The rest is presentation: a theme for the accent colors, prompt nudges shown before the first message (ready-made comparisons like “Compare AAPL and MSFT over the last year”), and a title and subtitle.

Deploy and run

Deploying is one command. The entry point uses the remote image builder so no local Docker is needed, and serves the app and its task environment together:

app.py
                
if __name__ == "__main__":
    # Remote image builder so no local Docker is needed to build the app + task images.
    flyte.init_from_config(image_builder="remote")

    handle = flyte.serve(env)
    print(f"Deployed Code Mode Stock Analytics: {handle.url}")

        
$ flyte create secret anthropic_api_key <your-anthropic-key>
$ python app.py

Open the printed URL and ask something like “Compare AAPL and MSFT over the last 6 months” or “Rank the FAANG stocks by 6-month return.” The first question is slower as the task image builds and the MCP server cold-starts, then each answer streams progress while the run executes, and comes back as a short report of headline numbers, a chart, and sometimes a table, with the generated code and a link to the run so you can see the query tasks it dispatched.

Going further

More history, more tickers. The queries are ordinary DuckDB SQL over whatever the model fetches. Because query is a durable task, large or slow queries get retries and caching for free.
More MCP servers.
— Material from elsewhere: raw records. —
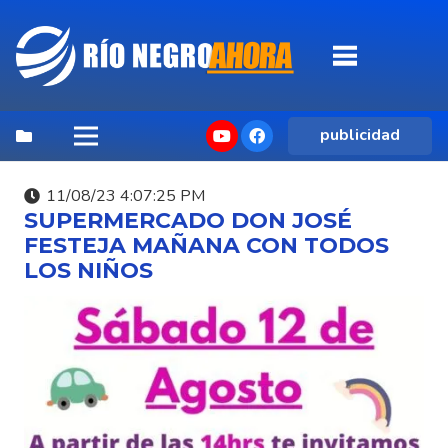
publicidad
11/08/23 4:07:25 PM
SUPERMERCADO DON JOSÉ
FESTEJA MAÑANA CON TODOS
LOS NIÑOS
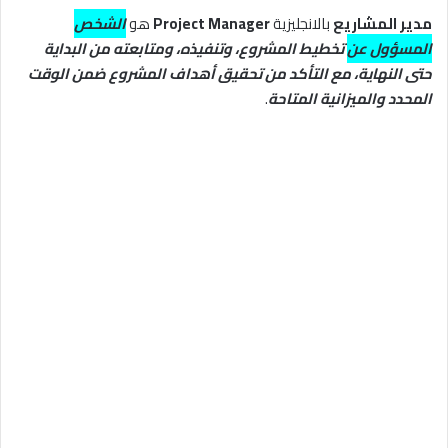
مدير المشاريع
بالانجليزية
Project Manager
هو
الشخص
المسؤول عن
تخطيط المشروع، وتنفيذه، ومتابعته من البداية
حتى النهاية، مع التأكد من تحقيق أهداف المشروع ضمن الوقت
المحدد والميزانية المتاحة
.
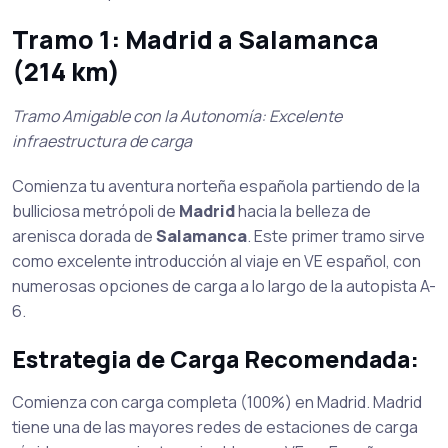
Tramo 1: Madrid a Salamanca
(214 km)
Tramo Amigable con la Autonomía: Excelente
infraestructura de carga
Comienza tu aventura norteña española partiendo de la
bulliciosa metrópoli de
Madrid
hacia la belleza de
arenisca dorada de
Salamanca
. Este primer tramo sirve
como excelente introducción al viaje en VE español, con
numerosas opciones de carga a lo largo de la autopista A-
6.
Estrategia de Carga Recomendada:
Comienza con carga completa (100%) en Madrid. Madrid
tiene una de las mayores redes de estaciones de carga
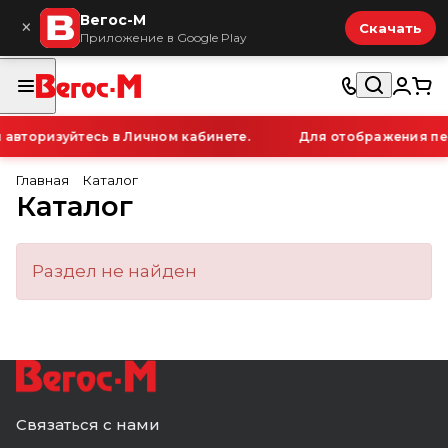
Вегос-М
×
Скачать
Приложение в Google Play
авторизуйтесь в Личном кабинете.
Для отображения пер
Главная
Каталог
Каталог
Раздел не найден
Связаться с нами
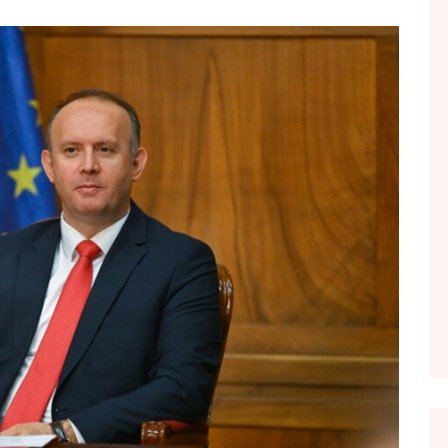
FOL POPULL
GJURMË
INTERVISTA EMISION
KONAKU
KU E KISHIM FJALEN
LIGJERATE FETARE
PARADITE ME NE
PIKËPAMJE
RECETA E DITES
RELAKS
RETRO JAVORE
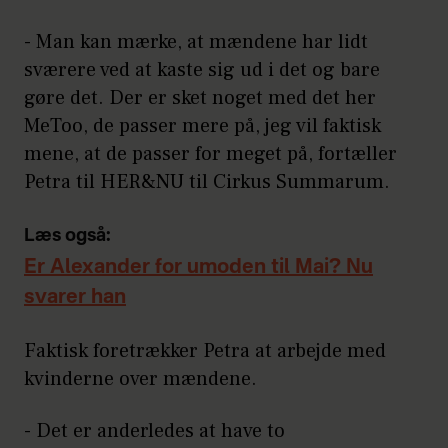
- Man kan mærke, at mændene har lidt
sværere ved at kaste sig ud i det og bare
gøre det. Der er sket noget med det her
MeToo, de passer mere på, jeg vil faktisk
mene, at de passer for meget på, fortæller
Petra til HER&NU til Cirkus Summarum.
Læs også:
Er Alexander for umoden til Mai? Nu
svarer han
Faktisk foretrækker Petra at arbejde med
kvinderne over mændene.
- Det er anderledes at have to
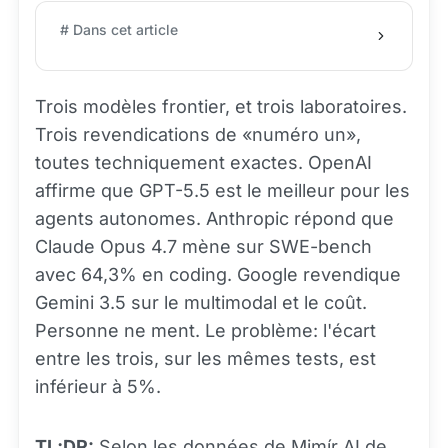
# Dans cet article
Trois modèles frontier, et trois laboratoires.
Trois revendications de «numéro un»,
toutes techniquement exactes. OpenAI
affirme que GPT-5.5 est le meilleur pour les
agents autonomes. Anthropic répond que
Claude Opus 4.7 mène sur SWE-bench
avec 64,3% en coding. Google revendique
Gemini 3.5 sur le multimodal et le coût.
Personne ne ment. Le problème: l'écart
entre les trois, sur les mêmes tests, est
inférieur à 5%.
TL;DR:
Selon les données de Mimír AI de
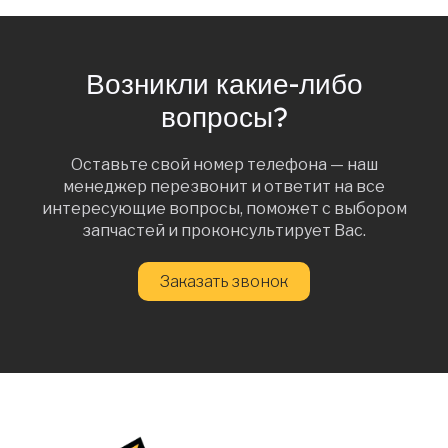
Возникли какие-либо
вопросы?
Оставьте свой номер телефона — наш
менеджер перезвонит и ответит на все
интересующие вопросы, поможет с выбором
запчастей и проконсультирует Вас.
Заказать звонок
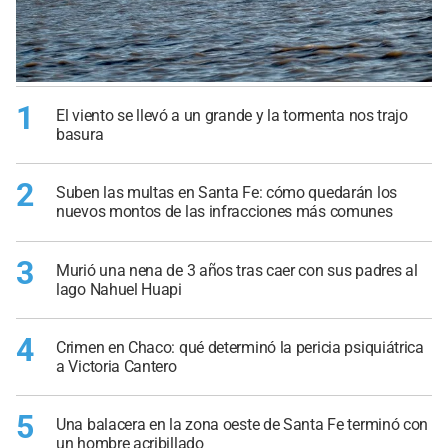
1
El viento se llevó a un grande y la tormenta nos trajo
basura
2
Suben las multas en Santa Fe: cómo quedarán los
nuevos montos de las infracciones más comunes
3
Murió una nena de 3 años tras caer con sus padres al
lago Nahuel Huapi
4
Crimen en Chaco: qué determinó la pericia psiquiátrica
a Victoria Cantero
5
Una balacera en la zona oeste de Santa Fe terminó con
un hombre acribillado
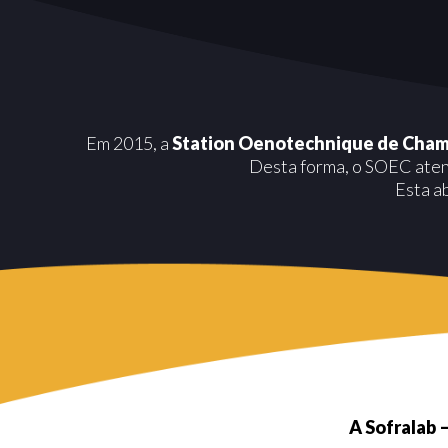
Em 2015, a
Station Oenotechnique de Cha
Desta forma, o SOEC atend
Esta a
A Sofralab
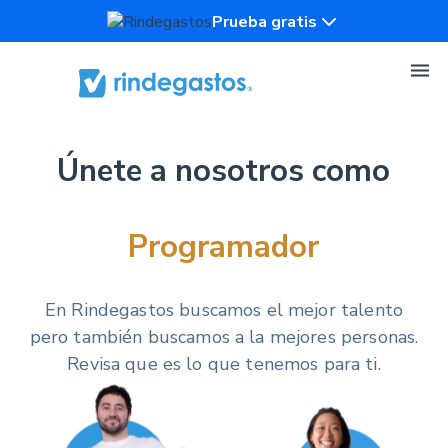
Prueba gratis
Únete a nosotros como
En Rindegastos buscamos el mejor talento
pero también buscamos a la mejores personas.
Revisa que es lo que tenemos para ti.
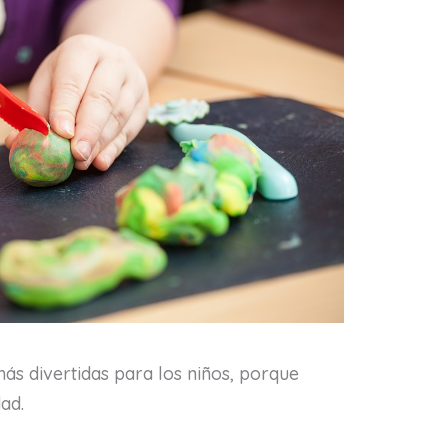
más divertidas para los niños, porque
ad.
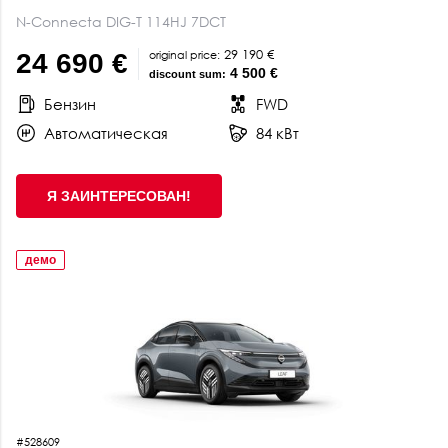
N-Connecta DIG-T 114HJ 7DCT
29 190 €
original price:
24 690 €
4 500 €
discount sum:
Бензин
FWD
Автоматическая
84 кВт
Я ЗАИНТЕРЕСОВАН!
демо
#528609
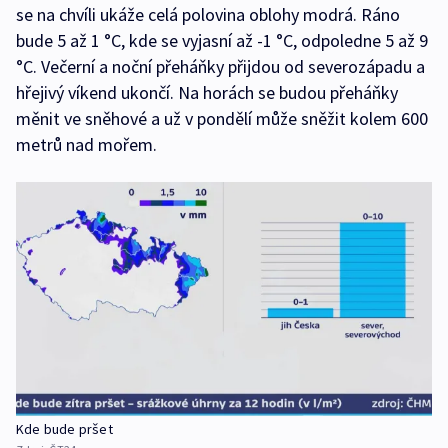
se na chvíli ukáže celá polovina oblohy modrá. Ráno
bude 5 až 1 °C, kde se vyjasní až -1 °C, odpoledne 5 až 9
°C. Večerní a noční přeháňky přijdou od severozápadu a
hřejivý víkend ukončí. Na horách se budou přeháňky
měnit ve sněhové a už v pondělí může sněžit kolem 600
metrů nad mořem.
Kde bude pršet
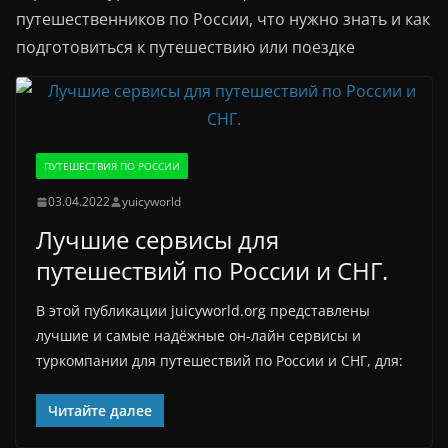
путешественников по России, что нужно знать и как
подготовиться к путешествию или поездке
ПУТЕШЕСТВИЯ ПО РОССИИ
03.04.2022
yuicyworld
Лучшие сервисы для
путешествий по России и СНГ.
В этой публикации juicyworld.org представлены
лучшие и самые надёжные он-лайн сервисы и
туркомпании для путешествий по России и СНГ, для:
Читайте далее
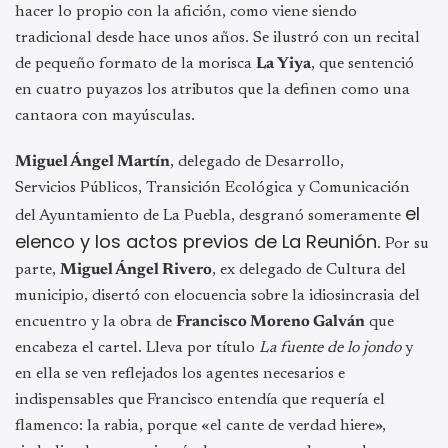
hacer lo propio con la afición, como viene siendo
tradicional desde hace unos años. Se ilustró con un recital
de pequeño formato de la morisca
La Yiya
, que sentenció
en cuatro puyazos los atributos que la definen como una
cantaora con mayúsculas.
Miguel Ángel Martín
, delegado de Desarrollo,
Servicios Públicos, Transición Ecológica y Comunicación
el
del Ayuntamiento de La Puebla, desgranó someramente
elenco y los actos previos de La Reunión
. Por su
parte,
Miguel Ángel Rivero
, ex delegado de Cultura del
municipio, disertó con elocuencia sobre la idiosincrasia del
encuentro y la obra de
Francisco Moreno Galván
que
encabeza el cartel. Lleva por título
La fuente de lo jondo
y
en ella se ven reflejados los agentes necesarios e
indispensables que Francisco entendía que requería el
flamenco: la rabia, porque «el cante de verdad hiere»,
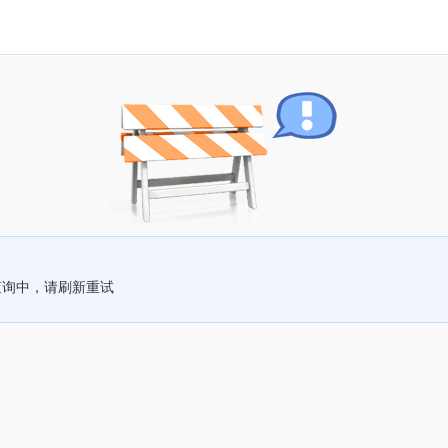
查询中，请刷新重试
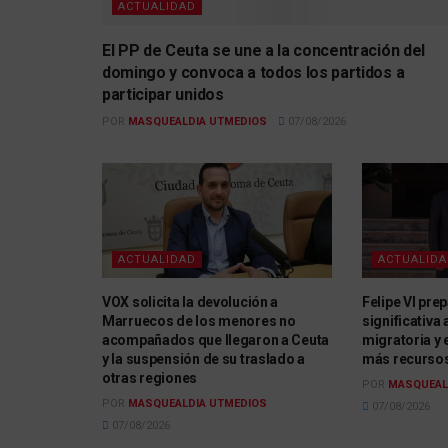
ACTUALIDAD
El PP de Ceuta se une a la concentración del
domingo y convoca a todos los partidos a
participar unidos
POR
MASQUEALDIA UTMEDIOS
07/08/2026
ACTUALIDAD
ACTUALID
VOX solicita la devolución a
Felipe VI prep
Marruecos de los menores no
significativa 
acompañados que llegaron a Ceuta
migratoria y 
y la suspensión de su traslado a
más recurso
otras regiones
POR
MASQUEAL
POR
MASQUEALDIA UTMEDIOS
07/08/2026
07/08/2026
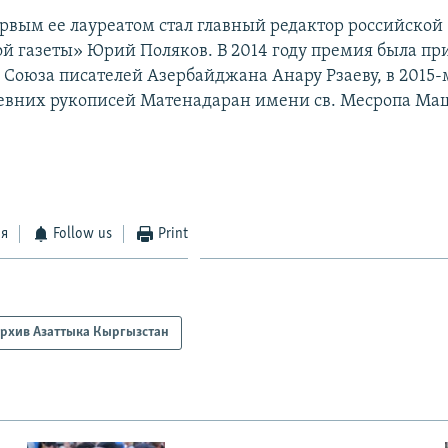
первым ее лауреатом стал главный редактор российской
й газеты» Юрий Поляков. В 2014 году премия была п
 Союза писателей Азербайджана Анару Рзаеву, в 2015-
евних рукописей Матенадаран имени св. Месропа Ма
ся
Follow us
Print
рхив Азаттыка Кыргызстан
Add another MCPServerSpec for web search, Slack, or a ticketing system. Use tool_filter to expose only the tools the agent should have.
Add a model-based tool. A tool that calls another model, such as an LLM judge or an embedder, registers like any other. Cheap tools stay in-process, and expensive ones become tasks.
More tools. Write a function with a docstring and add it to the agent’s tools list. The prompt regenerates from the signatures, so there is nothing else to wire up.